Лермонтов сразу оказался в той фазе реализма, символического, в какую попал Пушкин в конце жизни. Вот почему Лермонтов так «оголяет», «обедняет» свой язык. Благородно упрощает, заземляет! Именно это принес потом в свой, так сказать, земной символизм Пришвин (если вспомните).
И в совсем другой, в заоблачный символизм, в ирреальный, швыряло Пушкина в самом начале его поворота к реализму, когда норовистый бычок его продекабризма в минуты отчаяния умел заставлять о трезвости, о реализме почти забывать:
Кто, волны, вас остановил, Кто оковал ваш бег могучий, [Тут явно — фантастически остекленевшее море.] Кто в пруд безмолвный и дремучий Поток мятежный обратил? Чей жезл волшебный поразил Во мне надежду, скорбь и радость И душу бурную Дремотой лени усыпил? Взыграйте, ветры, взройте воды, Разрушьте гибельный оплот, — Где ты, гроза — символ свободы? Промчись поверх невольных вод.Это вам не 1828-й.
1828-й год для Пушкина был, видно, не столько годом надежд относительно нового царя, Николая I (он его начал стихотворением — «Друзьям» — прямо восхваляющим царя), сколько годом конца этих надежд.
Может, потому он и прямо восхваляет в этом стихотворении Николая, что иносказательно ставит на нем крест?
И правда, смотрите, все–то что–то в прошедшем времени благие царские деяния: «оживил || Войной, надеждами».

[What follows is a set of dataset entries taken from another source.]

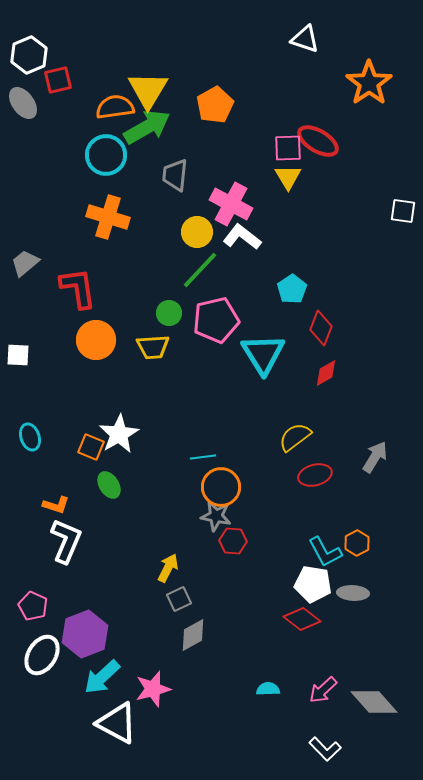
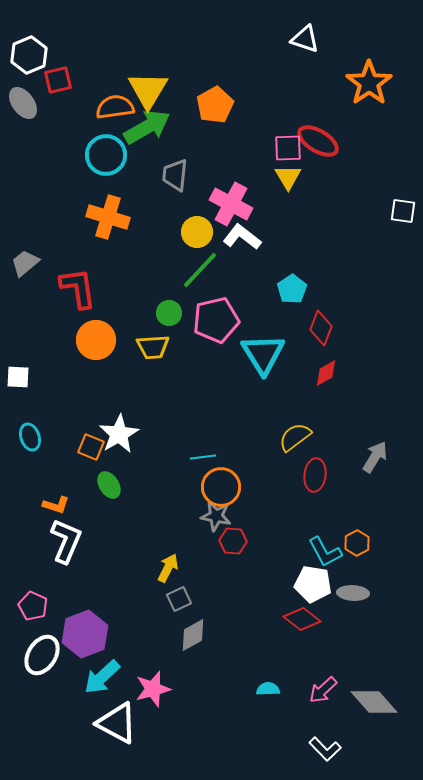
white square at (18, 355): moved 22 px down
red ellipse at (315, 475): rotated 68 degrees counterclockwise
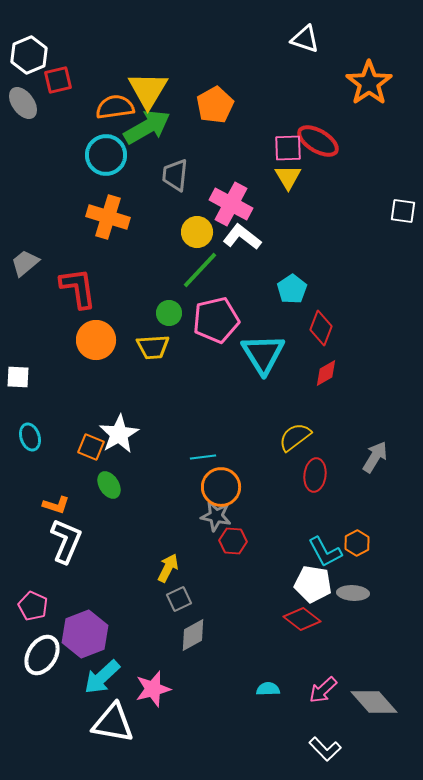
white triangle at (117, 723): moved 4 px left; rotated 18 degrees counterclockwise
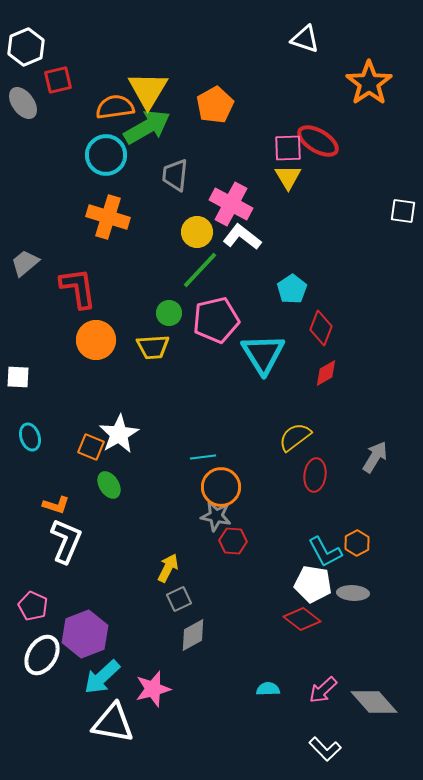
white hexagon at (29, 55): moved 3 px left, 8 px up
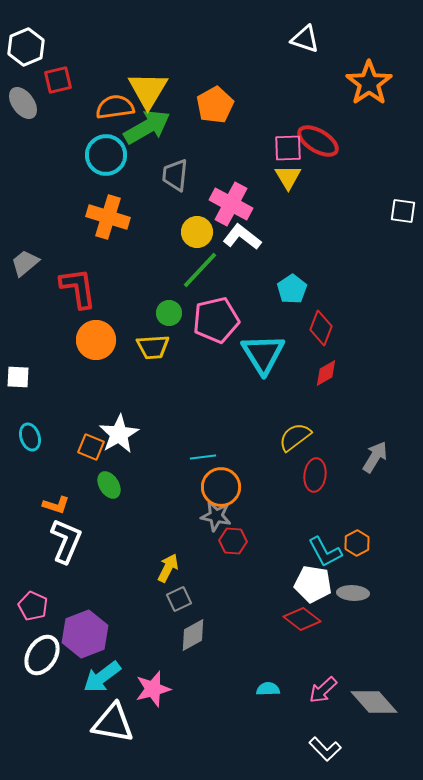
cyan arrow at (102, 677): rotated 6 degrees clockwise
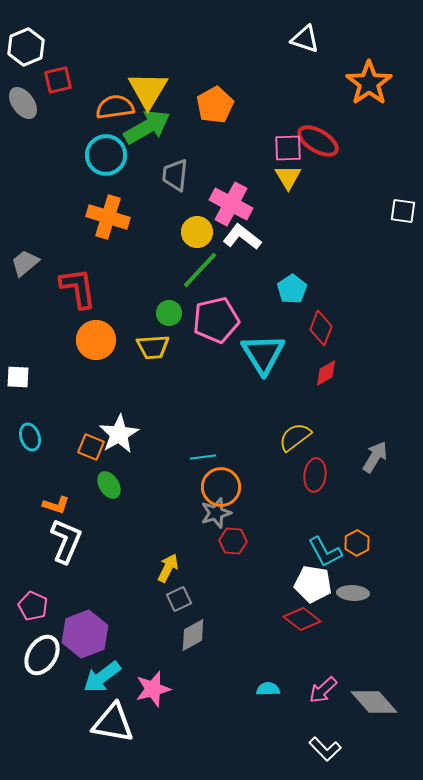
gray star at (216, 516): moved 3 px up; rotated 28 degrees counterclockwise
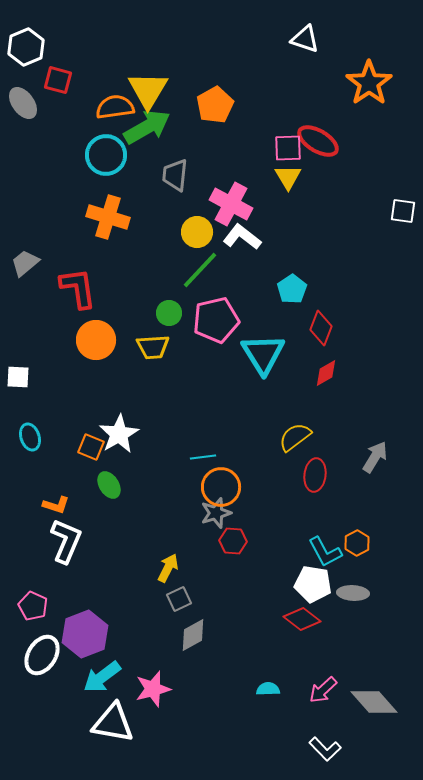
red square at (58, 80): rotated 28 degrees clockwise
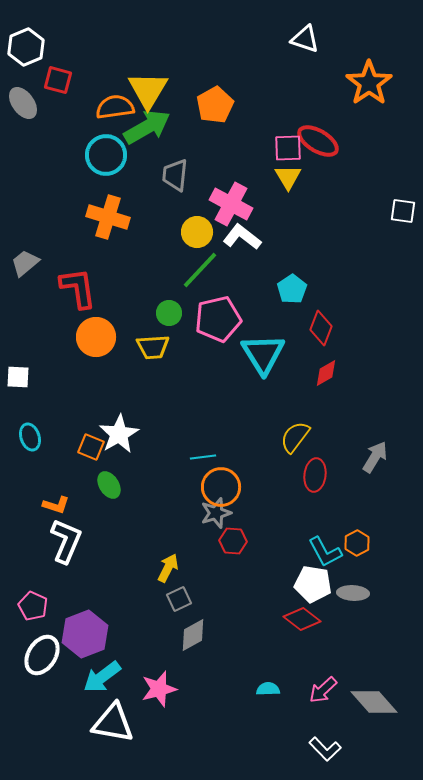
pink pentagon at (216, 320): moved 2 px right, 1 px up
orange circle at (96, 340): moved 3 px up
yellow semicircle at (295, 437): rotated 16 degrees counterclockwise
pink star at (153, 689): moved 6 px right
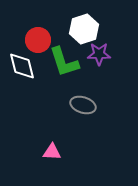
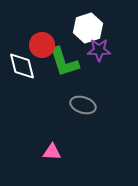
white hexagon: moved 4 px right, 1 px up
red circle: moved 4 px right, 5 px down
purple star: moved 4 px up
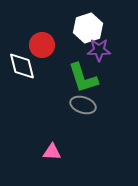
green L-shape: moved 19 px right, 16 px down
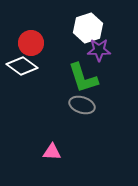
red circle: moved 11 px left, 2 px up
white diamond: rotated 40 degrees counterclockwise
gray ellipse: moved 1 px left
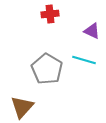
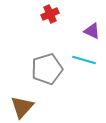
red cross: rotated 18 degrees counterclockwise
gray pentagon: rotated 24 degrees clockwise
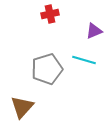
red cross: rotated 12 degrees clockwise
purple triangle: moved 2 px right; rotated 48 degrees counterclockwise
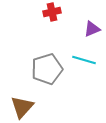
red cross: moved 2 px right, 2 px up
purple triangle: moved 2 px left, 2 px up
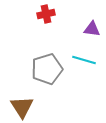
red cross: moved 6 px left, 2 px down
purple triangle: rotated 30 degrees clockwise
brown triangle: rotated 15 degrees counterclockwise
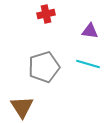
purple triangle: moved 2 px left, 2 px down
cyan line: moved 4 px right, 4 px down
gray pentagon: moved 3 px left, 2 px up
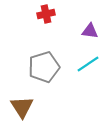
cyan line: rotated 50 degrees counterclockwise
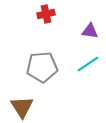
gray pentagon: moved 2 px left; rotated 12 degrees clockwise
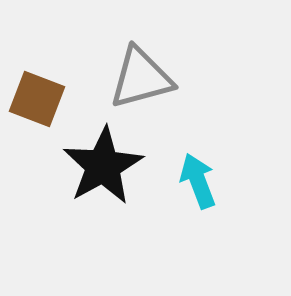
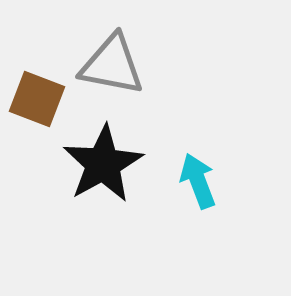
gray triangle: moved 29 px left, 13 px up; rotated 26 degrees clockwise
black star: moved 2 px up
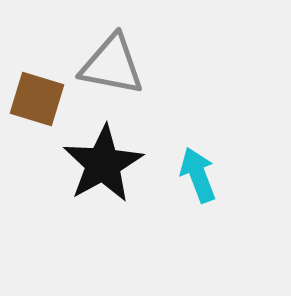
brown square: rotated 4 degrees counterclockwise
cyan arrow: moved 6 px up
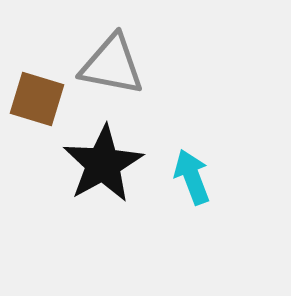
cyan arrow: moved 6 px left, 2 px down
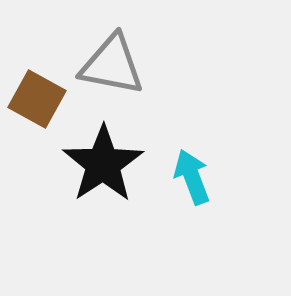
brown square: rotated 12 degrees clockwise
black star: rotated 4 degrees counterclockwise
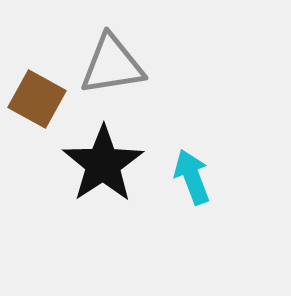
gray triangle: rotated 20 degrees counterclockwise
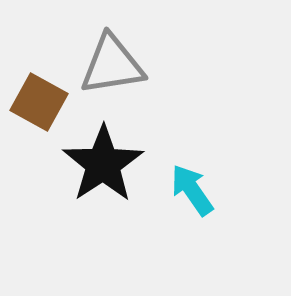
brown square: moved 2 px right, 3 px down
cyan arrow: moved 13 px down; rotated 14 degrees counterclockwise
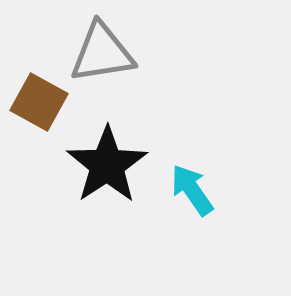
gray triangle: moved 10 px left, 12 px up
black star: moved 4 px right, 1 px down
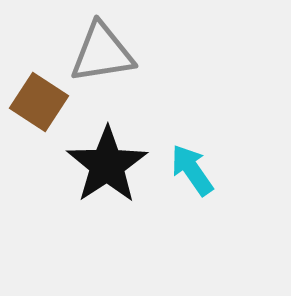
brown square: rotated 4 degrees clockwise
cyan arrow: moved 20 px up
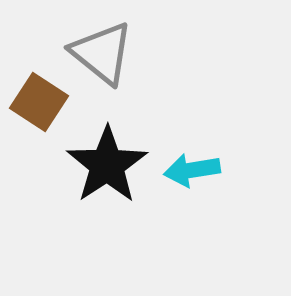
gray triangle: rotated 48 degrees clockwise
cyan arrow: rotated 64 degrees counterclockwise
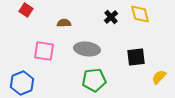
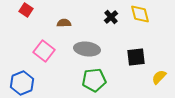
pink square: rotated 30 degrees clockwise
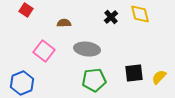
black square: moved 2 px left, 16 px down
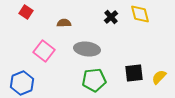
red square: moved 2 px down
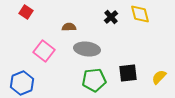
brown semicircle: moved 5 px right, 4 px down
black square: moved 6 px left
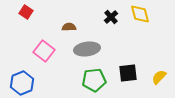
gray ellipse: rotated 15 degrees counterclockwise
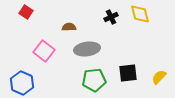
black cross: rotated 16 degrees clockwise
blue hexagon: rotated 15 degrees counterclockwise
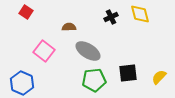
gray ellipse: moved 1 px right, 2 px down; rotated 40 degrees clockwise
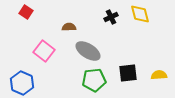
yellow semicircle: moved 2 px up; rotated 42 degrees clockwise
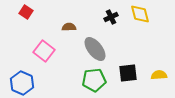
gray ellipse: moved 7 px right, 2 px up; rotated 20 degrees clockwise
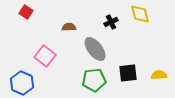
black cross: moved 5 px down
pink square: moved 1 px right, 5 px down
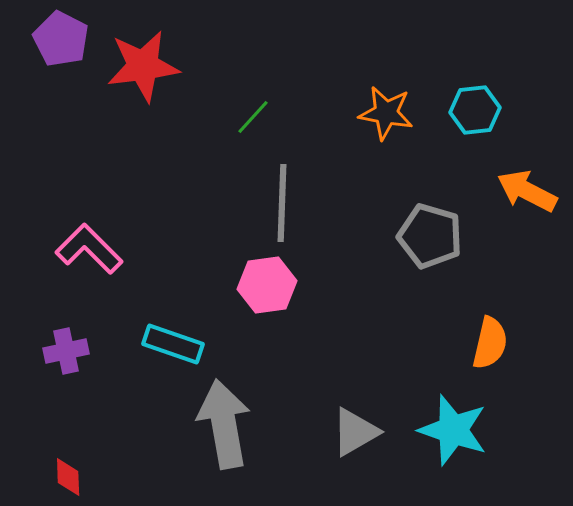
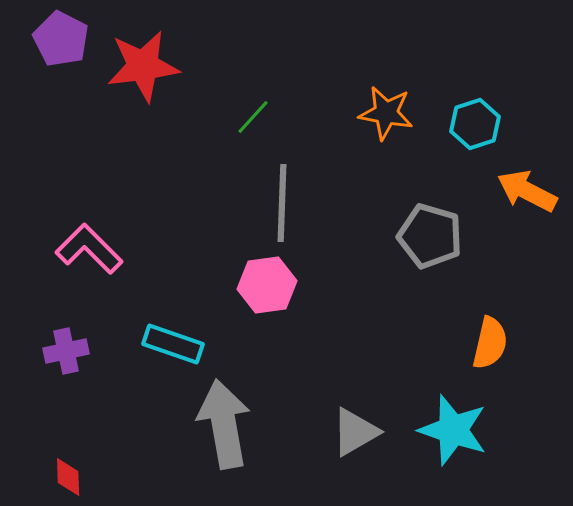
cyan hexagon: moved 14 px down; rotated 12 degrees counterclockwise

Надежды возлагались <<на деятельность «секретного комитета 6 декабря 1826 г.», который должен был заняться обсуждением вопроса о положении крестьян>> [5, 871]. Но сколько ж они могли оставаться надеждами? Победная война с Персией [5, 871] закончилась. Но не сомнительна ли вообще эта похвала войне?
Полторы строфы посвящены освобождению Николаем Пушкина из ссылки и обещанию лично осуществлять цензуру. Но и освобождение — дело прошлого, да и личная цензура — дело сомнительное.